From forest to pharma: Mapping Nigeria’s medicinal heritage 

medicine

Sir: Twenty years ago, four everyday plants—Piper guineense, Eugenia caryophyllata, Pterocarpus osun and Sorghum bicolor—were turned by Nigerian scientists into Niprisan, the world’s first FDA-orphan-designated sickle cell phytodrug, proving that the nation’s forests are a bona fide pharmaceutical pipeline.

The underlying knowledge of Nigeria’s medicinal plants is marooned in thousands of unlinked sources. Nigeria holds roughly 7,895 documented plant species and has generated more than 33,000 medicinal plant papers since 2009, but researchers still have no single, searchable database to see which compound has already been isolated or tested.

A recent informatics study bluntly concluded that “the absence of a centralised digital data repository on medicinal plants and their uses in Nigeria hampers standardisation and scientific validation.”

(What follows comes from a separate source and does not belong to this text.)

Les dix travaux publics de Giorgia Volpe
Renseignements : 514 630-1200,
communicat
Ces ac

The global herbal medicine market has already crossed $214 billion and is growing at almost 10  per cent per year; every month Nigeria spends scarce foreign exchange importing phytopharmaceuticals that could have been developed locally if data were better organised.

A government backed, open-access repository—built by linking existing assets such as the ACEPRD Medicinal Plant Repository and the Nigerian Herbal Pharmacopoeia—would slash duplication, accelerate patentable discoveries and give regulators a live dashboard of what is entering the marketplace.

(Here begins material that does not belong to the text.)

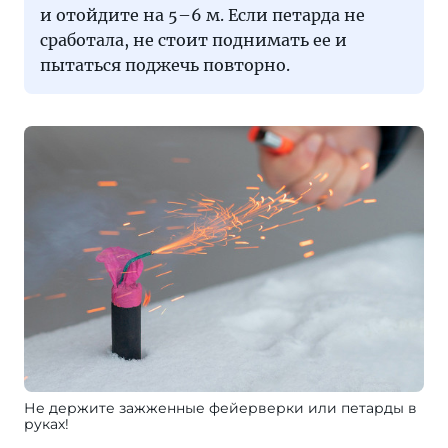
и отойдите на 5–6 м. Если петарда не
сработала, не стоит поднимать ее и
пытаться поджечь повторно.
Не держите зажженные фейерверки или петарды в
руках!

With deforestation and counterfeit remedies on the rise, a validated database would also flag toxic species, dangerous drug–herb interactions and conservation status in real time, protecting patients while preserving biodiversity.

From forest to pharma, the missing link is no longer scientific know-how—it is structured, shareable data.

Damilare Desmond Adebowale wrote from the United States.